Basically, the Netflix API has been being used by a bunch of third-party developers to build apps that make recommendations and adding to your queue easy on mobile devices and the web. As far as we can tell in speaking to developers that have used the API and continue to use it, the changes outlined in the Netflix blog post will not affect them much, if at all.
The biggest alteration to the API is that Netflix will remove the access that apps and developers have to the rental and instant-watch history of its users. This was already limited to specific consent by users who had to log in to allow access, but will not be a part of the information available in the API at all as of September 15th. Users will still have access to their own history on Netflix.com. This should allow them to export their data on a personal basis.
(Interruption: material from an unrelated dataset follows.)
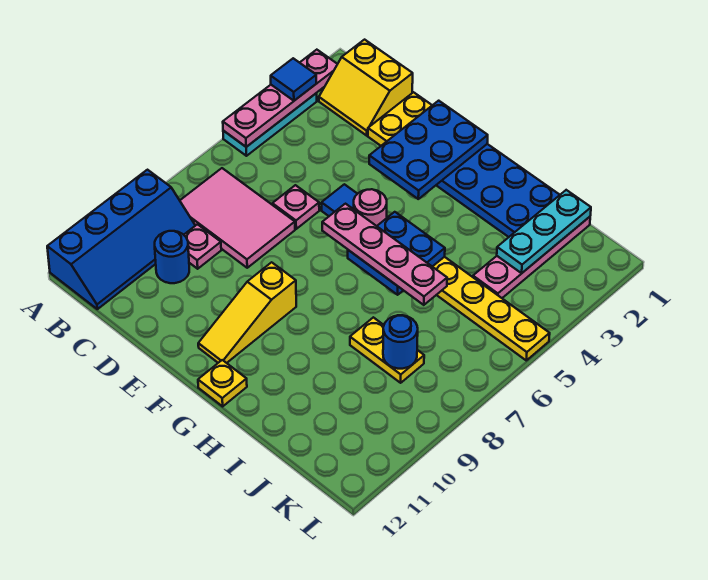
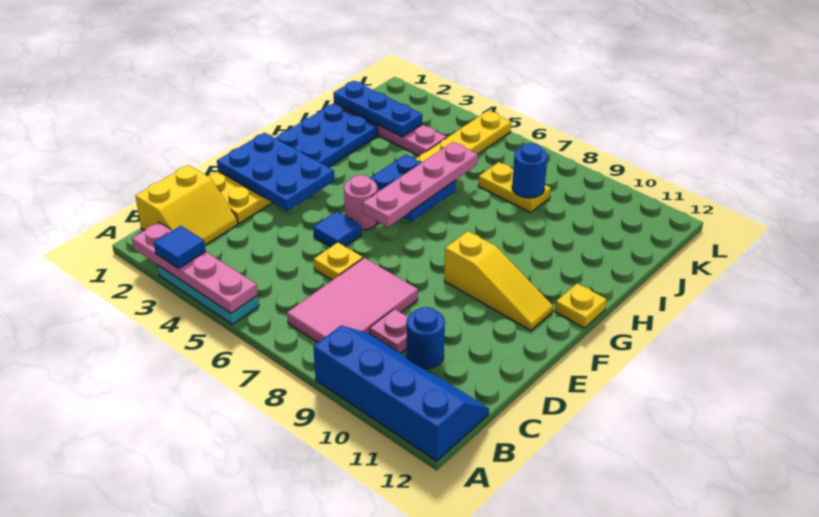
pink 1x1 plate [272,185,319,229] -> yellow 1x1 plate [314,242,363,280]
yellow 1x2 plate [350,317,424,383] -> yellow 1x2 plate turned to [478,162,551,213]
cyan 1x3 plate [497,190,591,273] -> blue 1x3 plate [334,81,422,137]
The video streaming landscape is far more packed with competitors, like Amazon and others, these days and Netflix is out to protect data that it feels is proprietary. It’s as simple as that. If the service provides this data in ways that could theoretically be used by its competitors, it’s simply not practicing good competitive strategy.
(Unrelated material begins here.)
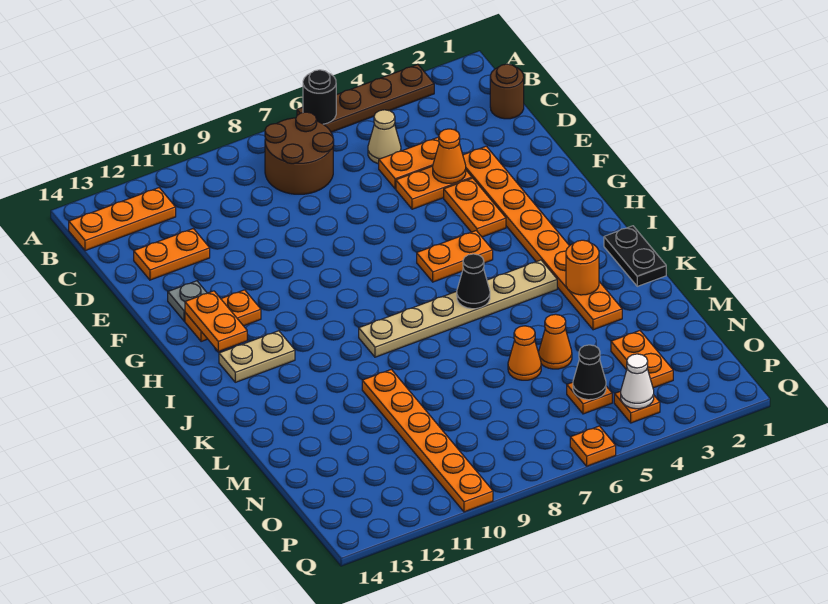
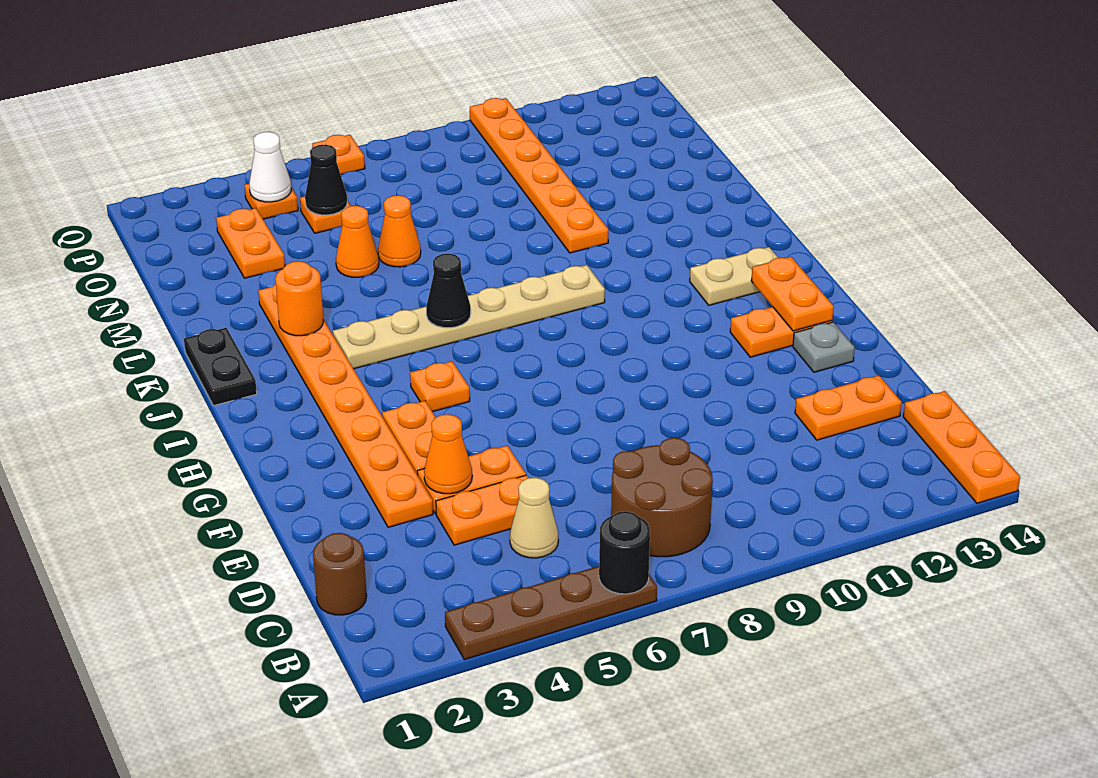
orange 1x3 plate [69,188,176,251] -> orange 1x3 plate turned to [903,391,1020,503]
orange 1x2 plate [417,231,493,282] -> orange 1x1 plate [410,361,470,412]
The terms of service also appear to allude to the fact that developers will not be able to charge for their apps, stating:
In addition to the other restrictions contained in these Terms, you agree that when using the API, you will not do the following, attempt to do the following, or permit your end users or other third parties to do the following:
charge, directly or indirectly, any fee (including any unique, specific, or premium charges) for access to the Content or your integration of the APIs in your Application, or use the APIs to build an enterprise application (e.g., that you distribute to other companies);
The key here is ‘enterprise application’, not ‘consumer application’. This is a matter of Netflix angling to prevent other companies from using its database to sell their own product. Or, for that matter, using it as a way to generate competitive reports and intelligence that can be used against Netflix. It’s not about the hundreds of developers making cool web tools or native mobile apps with the Netflix API.
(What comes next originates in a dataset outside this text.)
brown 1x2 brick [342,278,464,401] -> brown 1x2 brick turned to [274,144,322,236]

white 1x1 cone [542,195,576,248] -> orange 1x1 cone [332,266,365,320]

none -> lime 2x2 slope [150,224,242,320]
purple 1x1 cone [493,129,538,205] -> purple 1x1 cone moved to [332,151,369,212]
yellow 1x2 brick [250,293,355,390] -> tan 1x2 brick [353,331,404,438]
I quizzed Netflix’ Director of Corporate Communications Joris Evers about the changes to the Netflix terms of service and he provided us with two salient points:
- We are not prohibiting sites from showing competing services, however we do not want anyone to use Netflix content such as titles and descriptions to advertise a competing service.
- We’re not prohibiting developers from monetizing their applications by selling them directly to consumers. We will not, however, permit resale of our information in a business-to-business fashion.
Evers says that Netflix will take a look at the terms to clarify them in the future. Note that an app that solely uses Netflix data to sell DVDs on Amazon, or allow people to watch it instantly in other places, is likely to be in trouble under the new terms.
So, in the end, developers will still be able to make money on their apps that use Netflix, either directly or indirectly through ads. It’s the business-to-business aspects of scraping the Netflix database and shipping that out to other competitors that its trying to curtail here. Losing functionality on an API is never a reason to celebrate, but it doesn’t seem to be as big of a deal here as it may have looked initially.